Notice the constraint: `nums.length <= 16`. That means `used` will never have more than 16 elements. So we can use a bit-mask trick: use one integer variable `used` instead of a boolean array.

More precisely, we can use the `i`-th bit of integer `used` (`(used >> i) & 1`) to represent `used[i]` being true or false.

With this, we both save space and can use the integer `used` directly as the key in a HashMap, without converting arrays to strings.

Here is the final solution:

```java
class Solution {
    public boolean canPartitionKSubsets(int[] nums, int k) {
        // exclude some basic cases
        if (k > nums.length) return false;
        int sum = 0;
        for (int v : nums) sum += v;
        if (sum % k != 0) return false;
        
        // use bit manipulation technique
        int used = 0;
        int target = sum / k;
        // the k-th bucket initially has nothing, start choosing from nums[0]
        return backtrack(k, 0, nums, 0, used, target);
    }

    HashMap<Integer, Boolean> memo = new HashMap<>();

    boolean backtrack(int k, int bucket,
                    int[] nums, int start, int used, int target) {        
        // base case
        if (k == 0) {
            // all buckets are filled, and all nums must have been used
            return true;
        }
        if (bucket == target) {
            // current bucket is filled, recursively enumerate the choices for the next bucket
            // let the next bucket start choosing from nums[0]
            boolean res = backtrack(k - 1, 0, nums, 0, used, target);
            // cache the result
            memo.put(used, res);
            return res;
        }
        
        if (memo.containsKey(used)) {
            // avoid redundant calculations
            return memo.get(used);
        }

        for (int i = start; i < nums.length; i++) {
            // pruning
            // check if the i-th bit is 1
            if (((used >> i) & 1) == 1) {
                // nums[i] has already been used in another bucket
                continue;
            }
            if (nums[i] + bucket > target) {
                continue;
            }
            // make a choice
            // set the i-th bit to 1
            used |= 1 << i;
            bucket += nums[i];
            // recursively enumerate whether the next number goes into the current bucket
            if (backtrack(k, bucket, nums, i + 1, used, target)) {
                return true;
            }
            // undo the choice
            // use XOR operation to reset the i-th bit to 0
            used ^= 1 << i;
            bucket -= nums[i];
        }

        return false;
    }
}
```

Now the second idea for this problem is done.

### Final Summary

Both ideas in this article can produce the correct answer. But even with sorting optimization, the first solution is clearly slower than the second one. Why?
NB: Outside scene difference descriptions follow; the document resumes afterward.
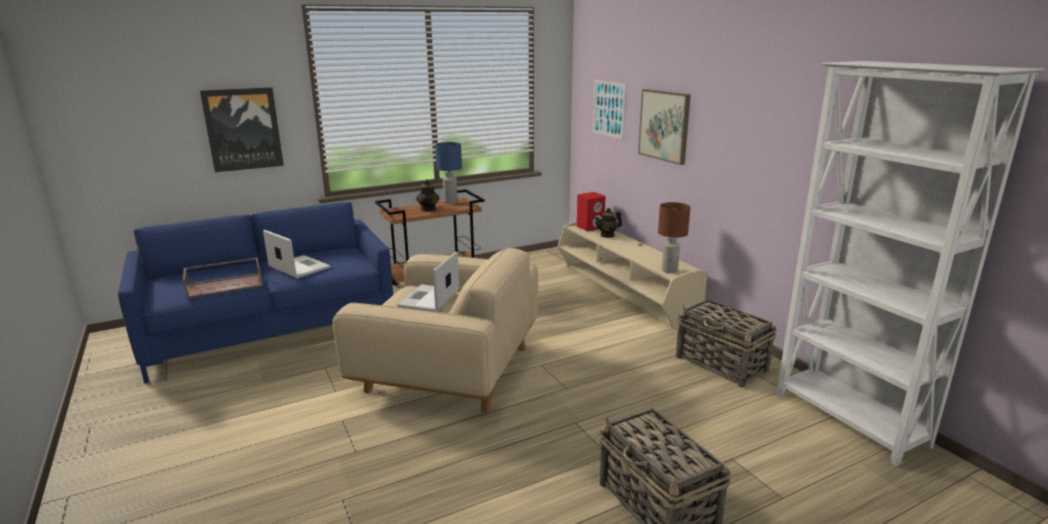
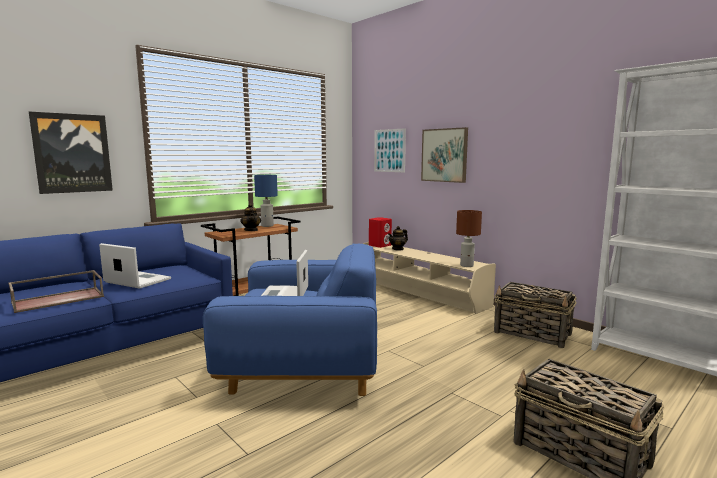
camera: 15 degrees left, 10 degrees down
(448, 369) = (305, 363): beige armchair -> blue armchair

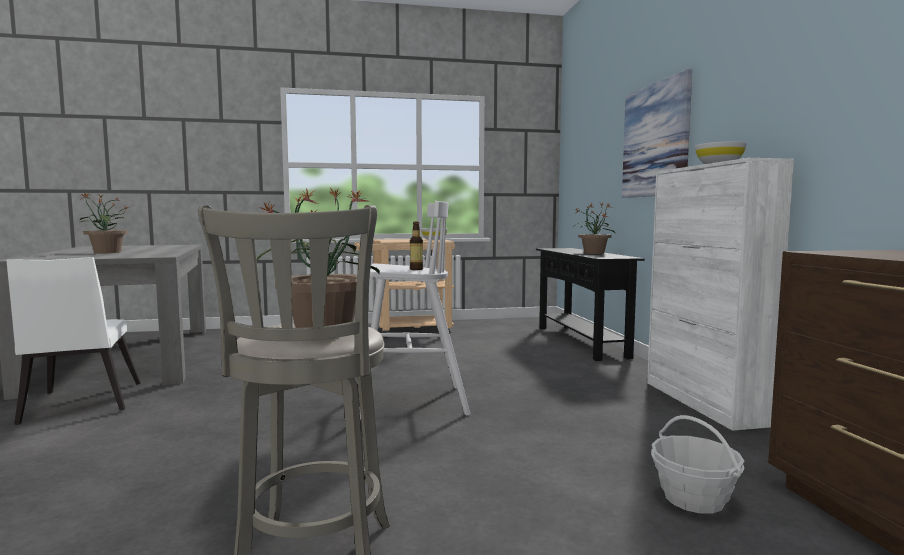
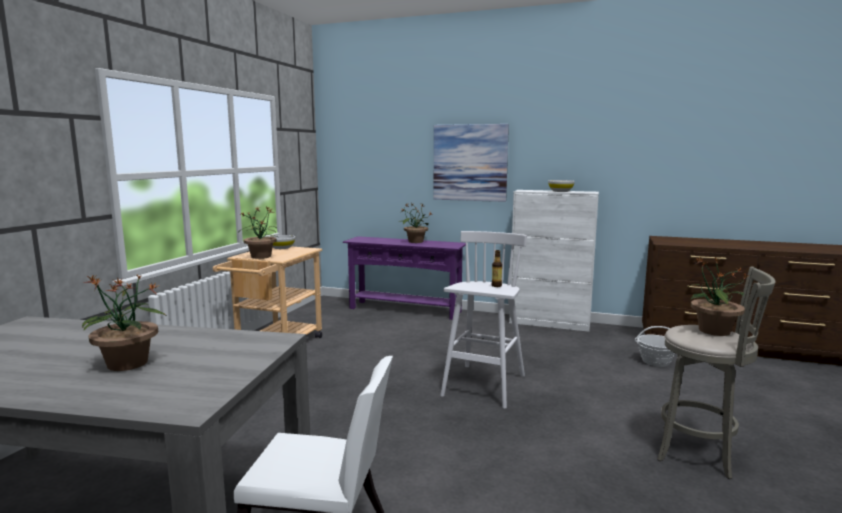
camera: 60 degrees left, 5 degrees up
(389, 239) = (261, 256): none -> potted plant
(581, 341) = (405, 310): black console table -> purple console table

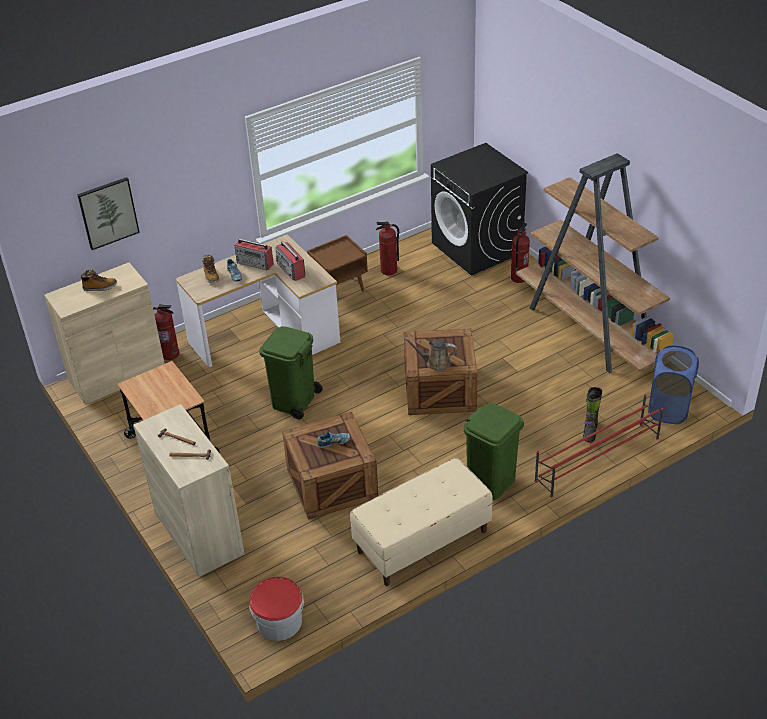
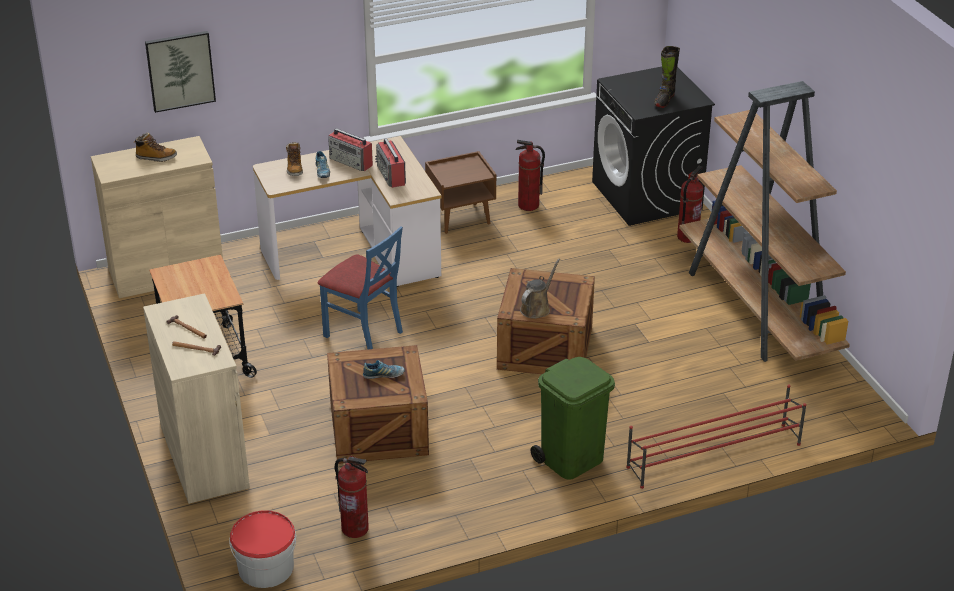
camera: 10 degrees right, 5 degrees down
(170, 354) = (235, 259): fire extinguisher -> fire extinguisher (355, 529)
(294, 401) = (364, 333): green trash can -> blue chair
(422, 542) = (465, 511): beige bench -> none
(435, 363) = (537, 308): brown watering can -> brown watering can turned 105 degrees clockwise
(590, 432) = (715, 423): black boot -> black boot (664, 100)
(669, 409) = (825, 414): blue laundry basket -> none

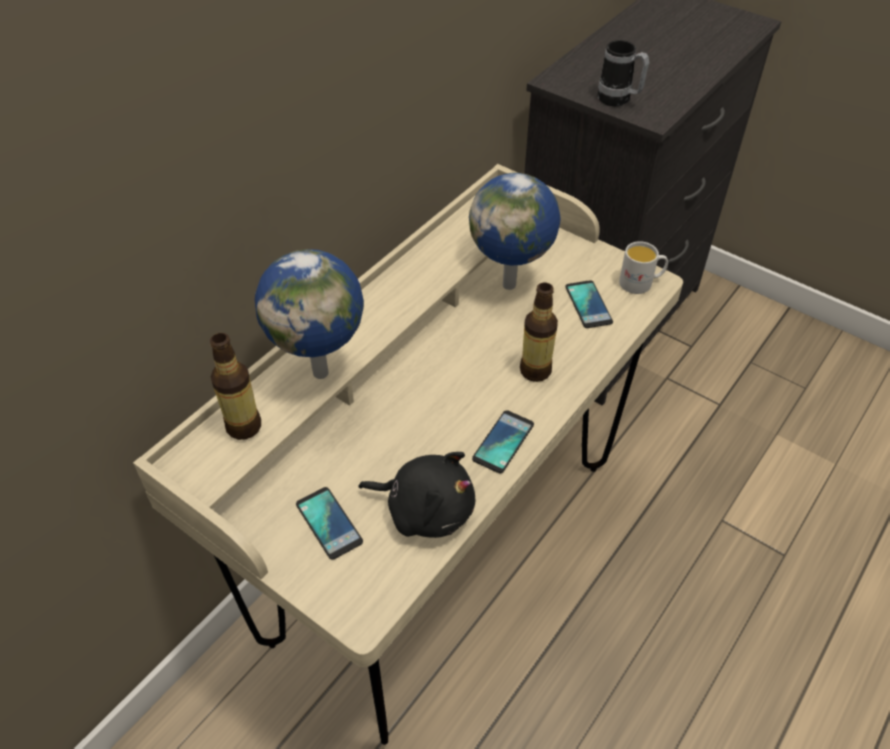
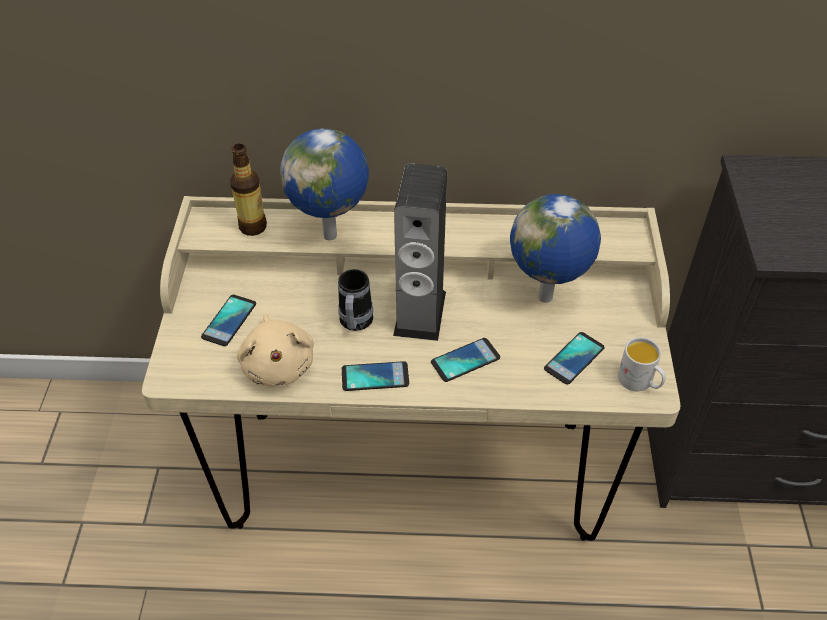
camera: 55 degrees right, 0 degrees up
(425, 509) = (278, 364): black plush toy -> beige plush toy
(454, 371) = (420, 313): none -> speaker
(535, 370) = (465, 360): bottle -> phone
(619, 101) = (772, 220): mug -> mug (355, 324)

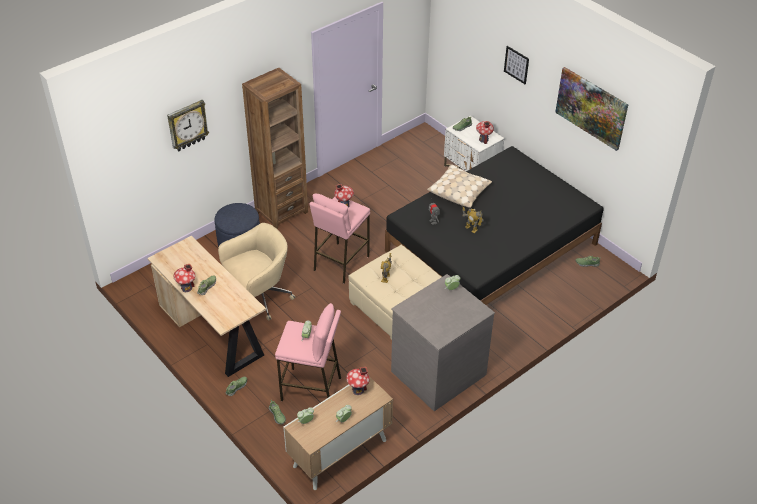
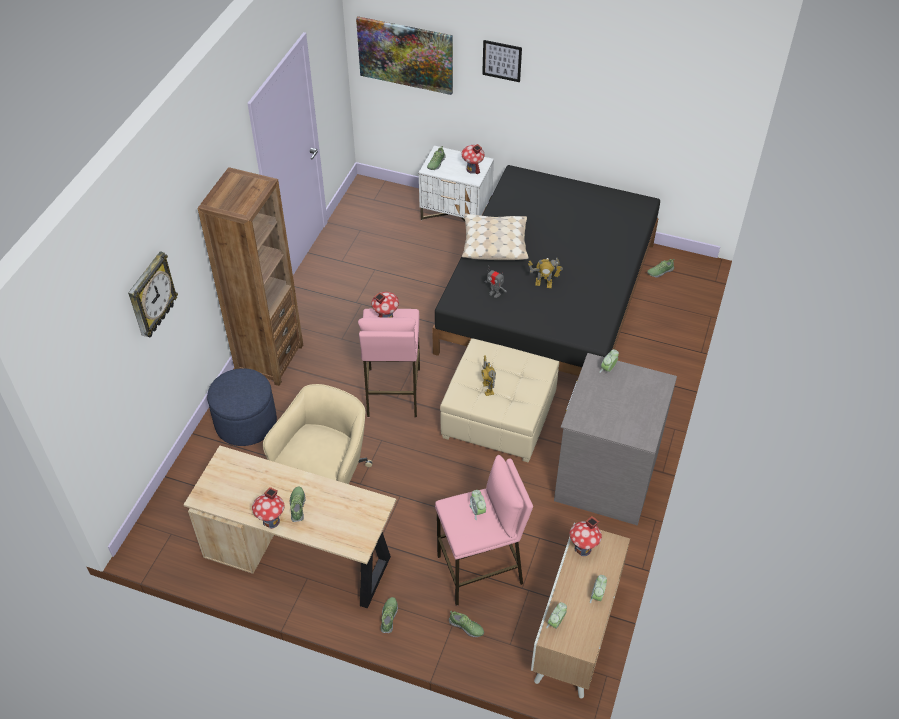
camera: 30 degrees left, 5 degrees up
(591, 108) = (629, 83): picture -> picture (405, 55)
Let’s analyze the time complexity. Assume `n` is the number of elements in `nums`.

For the first solution (the number perspective): for each of the `n` numbers, we have `k` choices (which bucket to put it in). So the number of combinations is `k^n`, and the time complexity is $O(k^n)$.

For the second solution (the bucket perspective): each bucket scans `n` numbers, and for each number we have two choices: “put in” or “not put in”. So there are `2^n` combinations per bucket. We have `k` buckets, so the time complexity is $O(k \* 2^n)$.

**Of course, these are rough upper bounds for the worst case. In practice the complexity is much better thanks to all our pruning. But from the upper bounds we can already see that the first idea is much slower.**

So, who says backtracking has no technique? Backtracking is brute-force, but brute-force can be smart or stupid. The key is: from which “perspective” do you brute-force?

In simple words, we should try to “do more small steps” instead of “one huge step”. That is, it is better to have more choices with small branching (multiplicative growth), instead of having a huge branching factor (exponential growth). Doing `n` times of “k choices once” giving $O(k^n)$ is often worse than doing `n` times of “2 choices” repeated `k` times giving $O(k \* 2^n)$.

In this problem, we tried brute-force from two perspectives. The code looks long, but the core logic is similar. After reading this article, you should have a deeper understanding of backtracking.